**ACTION ITEM**
Word for word, please restate the lines from the beginning of the data through the line in which "photomicrograph exhibits immunohistochemical" appears.

**INFORMATION SUPPLIED**
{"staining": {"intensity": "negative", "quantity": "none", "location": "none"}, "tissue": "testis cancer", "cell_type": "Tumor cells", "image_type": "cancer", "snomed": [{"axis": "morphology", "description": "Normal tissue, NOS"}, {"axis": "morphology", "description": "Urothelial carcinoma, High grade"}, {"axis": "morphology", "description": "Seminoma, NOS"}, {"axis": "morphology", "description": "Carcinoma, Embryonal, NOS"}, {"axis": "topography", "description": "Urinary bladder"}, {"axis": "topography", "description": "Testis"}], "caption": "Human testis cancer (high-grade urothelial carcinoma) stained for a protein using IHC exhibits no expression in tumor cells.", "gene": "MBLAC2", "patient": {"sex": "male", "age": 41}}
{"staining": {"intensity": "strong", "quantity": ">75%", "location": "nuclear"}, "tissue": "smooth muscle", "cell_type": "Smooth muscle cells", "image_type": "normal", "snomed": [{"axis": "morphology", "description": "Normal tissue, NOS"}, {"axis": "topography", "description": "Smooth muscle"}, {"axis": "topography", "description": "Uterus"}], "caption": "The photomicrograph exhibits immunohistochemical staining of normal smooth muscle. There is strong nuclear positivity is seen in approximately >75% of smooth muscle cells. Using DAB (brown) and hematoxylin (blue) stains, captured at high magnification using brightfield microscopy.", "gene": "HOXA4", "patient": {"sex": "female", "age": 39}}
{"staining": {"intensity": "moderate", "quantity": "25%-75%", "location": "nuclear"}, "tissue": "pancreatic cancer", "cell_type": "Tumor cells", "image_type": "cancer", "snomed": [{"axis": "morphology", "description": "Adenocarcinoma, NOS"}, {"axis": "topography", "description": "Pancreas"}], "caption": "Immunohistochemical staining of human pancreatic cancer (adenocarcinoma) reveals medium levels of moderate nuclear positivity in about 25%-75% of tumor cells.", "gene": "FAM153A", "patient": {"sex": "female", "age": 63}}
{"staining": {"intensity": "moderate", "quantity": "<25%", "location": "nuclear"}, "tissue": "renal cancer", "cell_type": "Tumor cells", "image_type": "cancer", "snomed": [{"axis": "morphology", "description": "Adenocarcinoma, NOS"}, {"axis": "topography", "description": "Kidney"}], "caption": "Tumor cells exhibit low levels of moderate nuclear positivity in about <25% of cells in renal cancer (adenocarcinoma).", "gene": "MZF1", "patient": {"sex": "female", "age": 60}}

**RESULT OF THIS TASK**
{"staining": {"intensity": "negative", "quantity": "none", "location": "none"}, "tissue": "testis cancer", "cell_type": "Tumor cells", "image_type": "cancer", "snomed": [{"axis": "morphology", "description": "Normal tissue, NOS"}, {"axis": "morphology", "description": "Urothelial carcinoma, High grade"}, {"axis": "morphology", "description": "Seminoma, NOS"}, {"axis": "morphology", "description": "Carcinoma, Embryonal, NOS"}, {"axis": "topography", "description": "Urinary bladder"}, {"axis": "topography", "description": "Testis"}], "caption": "Human testis cancer (high-grade urothelial carcinoma) stained for a protein using IHC exhibits no expression in tumor cells.", "gene": "MBLAC2", "patient": {"sex": "male", "age": 41}}
{"staining": {"intensity": "strong", "quantity": ">75%", "location": "nuclear"}, "tissue": "smooth muscle", "cell_type": "Smooth muscle cells", "image_type": "normal", "snomed": [{"axis": "morphology", "description": "Normal tissue, NOS"}, {"axis": "topography", "description": "Smooth muscle"}, {"axis": "topography", "description": "Uterus"}], "caption": "The photomicrograph exhibits immunohistochemical staining of normal smooth muscle. There is strong nuclear positivity is seen in approximately >75% of smooth muscle cells. Using DAB (brown) and hematoxylin (blue) stains, captured at high magnification using brightfield microscopy.", "gene": "HOXA4", "patient": {"sex": "female", "age": 39}}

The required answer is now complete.